U.S. President Donald Trump has issued an order banning most transgender people from serving in the military, except under “limited circumstances.”
A Friday night statement from the White House said the secretaries of defense and homeland security “have concluded that the accession or retention of individuals with a history or diagnosis of gender dysphoria — those who may require substantial medical treatment, including through medical drugs or surgery — presents considerable risk to military effectiveness and lethality.”
“Gender dysphoria” (formerly known as gender identity disorder) is defined by strong, persistent feelings of identification with the opposite gender and discomfort with one’s own assigned sex that results in significant distress or impairment.
The president pledged last year to block transgender people from joining the military, a move reversing former President Barack Obama’s policy of accepting them.
Trump’s push for the ban has been blocked by several legal challenges, and the Pentagon began allowing transgender recruits to seek enlistment in January.
Criticism swift
Criticism of the renewed effort towards a transgender ban was immediate from politicians, human rights groups and LGBT activists.
Democratic Leader Nancy Pelosi called the president’s ban “cowardly” and “disgusting.” She said the “hateful ban is purpose-built to humiliate our brave transgender members of the military. ... Once more, the President’s agenda of hate and prejudice is dictating our national security, instead of honor, decency and strength.”
The outcome of the new policy is likely to be “little more than stoking culture war,” said Gregory Angelo, president of Log Cabin Republicans, a Republican organization dedicated to representing LGBT conservatives and allies. He said his organization “commends the brave LGBT military personnel who put their lives on the line to keep us free and recommits to fighting for their freedoms.”
“What the White House has released tonight is transphobia masquerading as policy,” said Joshua Block, an ACLU senior staff attorney. “Transgender people in our military deserve more from their government than a myth-driven proclamation about their unfitness for full civic inclusion.”

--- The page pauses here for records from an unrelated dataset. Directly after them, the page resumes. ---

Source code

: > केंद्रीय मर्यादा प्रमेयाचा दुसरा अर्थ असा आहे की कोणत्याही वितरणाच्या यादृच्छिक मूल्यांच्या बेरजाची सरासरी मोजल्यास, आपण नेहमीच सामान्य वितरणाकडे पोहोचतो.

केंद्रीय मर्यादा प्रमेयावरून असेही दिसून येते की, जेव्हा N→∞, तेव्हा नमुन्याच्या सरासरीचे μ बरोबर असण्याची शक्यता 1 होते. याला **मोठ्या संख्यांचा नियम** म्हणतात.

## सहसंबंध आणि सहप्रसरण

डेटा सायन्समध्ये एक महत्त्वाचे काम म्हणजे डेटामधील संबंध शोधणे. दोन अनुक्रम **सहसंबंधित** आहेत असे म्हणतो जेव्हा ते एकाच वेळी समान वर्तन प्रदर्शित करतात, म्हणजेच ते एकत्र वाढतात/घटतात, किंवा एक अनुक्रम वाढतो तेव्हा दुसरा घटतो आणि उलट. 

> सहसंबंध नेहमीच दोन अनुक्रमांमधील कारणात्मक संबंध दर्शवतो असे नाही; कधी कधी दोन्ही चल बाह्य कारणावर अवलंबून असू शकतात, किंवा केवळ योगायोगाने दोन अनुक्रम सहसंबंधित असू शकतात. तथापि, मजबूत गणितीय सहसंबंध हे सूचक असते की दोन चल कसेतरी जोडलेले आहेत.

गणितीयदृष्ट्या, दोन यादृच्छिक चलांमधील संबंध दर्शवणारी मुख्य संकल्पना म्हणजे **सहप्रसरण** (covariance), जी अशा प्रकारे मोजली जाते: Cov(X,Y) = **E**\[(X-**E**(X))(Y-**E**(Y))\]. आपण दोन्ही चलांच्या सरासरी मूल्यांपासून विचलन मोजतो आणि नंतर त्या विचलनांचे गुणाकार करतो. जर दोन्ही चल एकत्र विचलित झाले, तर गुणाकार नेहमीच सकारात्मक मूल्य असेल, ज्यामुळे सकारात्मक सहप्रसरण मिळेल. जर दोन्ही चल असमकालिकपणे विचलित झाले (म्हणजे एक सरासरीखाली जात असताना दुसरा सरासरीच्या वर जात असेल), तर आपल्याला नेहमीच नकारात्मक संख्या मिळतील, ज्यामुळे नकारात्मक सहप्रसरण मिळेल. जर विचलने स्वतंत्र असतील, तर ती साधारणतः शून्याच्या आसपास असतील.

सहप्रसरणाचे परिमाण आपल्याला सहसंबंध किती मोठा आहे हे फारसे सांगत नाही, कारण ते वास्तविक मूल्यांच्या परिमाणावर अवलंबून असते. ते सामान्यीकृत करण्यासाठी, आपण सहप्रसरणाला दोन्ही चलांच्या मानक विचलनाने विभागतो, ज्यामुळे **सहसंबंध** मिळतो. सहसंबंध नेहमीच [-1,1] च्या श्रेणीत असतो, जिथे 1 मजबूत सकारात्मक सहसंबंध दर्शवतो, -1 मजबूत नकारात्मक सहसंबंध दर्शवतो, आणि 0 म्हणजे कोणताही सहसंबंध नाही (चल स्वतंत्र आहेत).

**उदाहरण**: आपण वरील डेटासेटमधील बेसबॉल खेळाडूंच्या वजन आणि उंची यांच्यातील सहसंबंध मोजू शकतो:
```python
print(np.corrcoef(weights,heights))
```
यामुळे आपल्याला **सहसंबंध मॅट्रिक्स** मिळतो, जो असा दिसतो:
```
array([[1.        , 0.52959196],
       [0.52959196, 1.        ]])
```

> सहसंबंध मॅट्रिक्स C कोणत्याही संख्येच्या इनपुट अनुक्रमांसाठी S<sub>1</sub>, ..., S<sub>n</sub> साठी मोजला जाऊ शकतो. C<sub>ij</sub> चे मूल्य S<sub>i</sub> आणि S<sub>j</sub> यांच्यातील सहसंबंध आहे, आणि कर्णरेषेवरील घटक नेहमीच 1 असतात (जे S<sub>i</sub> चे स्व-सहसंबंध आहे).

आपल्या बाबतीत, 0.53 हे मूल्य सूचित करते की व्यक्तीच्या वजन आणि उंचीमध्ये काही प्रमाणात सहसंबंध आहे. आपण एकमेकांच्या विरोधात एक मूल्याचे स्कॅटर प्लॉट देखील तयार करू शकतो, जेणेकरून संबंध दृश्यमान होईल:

Blake Dremann, president of SPART*A, an association of LGBT people who currently serve or have served in the U.S. Armed Forces and their families, said the average transgender service member has eight years of service and has been on two or more deployments.
“There is no justification for a ban, and there is no justification for leaving our country without service members who are capable and performing their duties to the standards set forth by our commanders,” Dremann said.
Lawsuit over ban
Transgender service members sued in August to try to block Trump’s original ban, and a U.S. district judge granted them an injunction, halting enforcement of it until the case is resolved.
Trump then signed a memorandum in August that directed the military not to accept transgender people as recruits and halted the use of government funds for sex-reassignment surgeries for active-duty personnel unless the process was already underway.
His memo called on Mattis to submit a plan by Feb. 21, 2018, on how to implement the changes.
In February, Pentagon spokesman Major Dave Eastburn confirmed to VOA that the secretary’s recommendation was sent to the president on Feb. 23. He did not discuss details of the guidance because it was a “private matter” between Mattis and Trump.
Pentagon correspondent Carla Babb contributed to this report.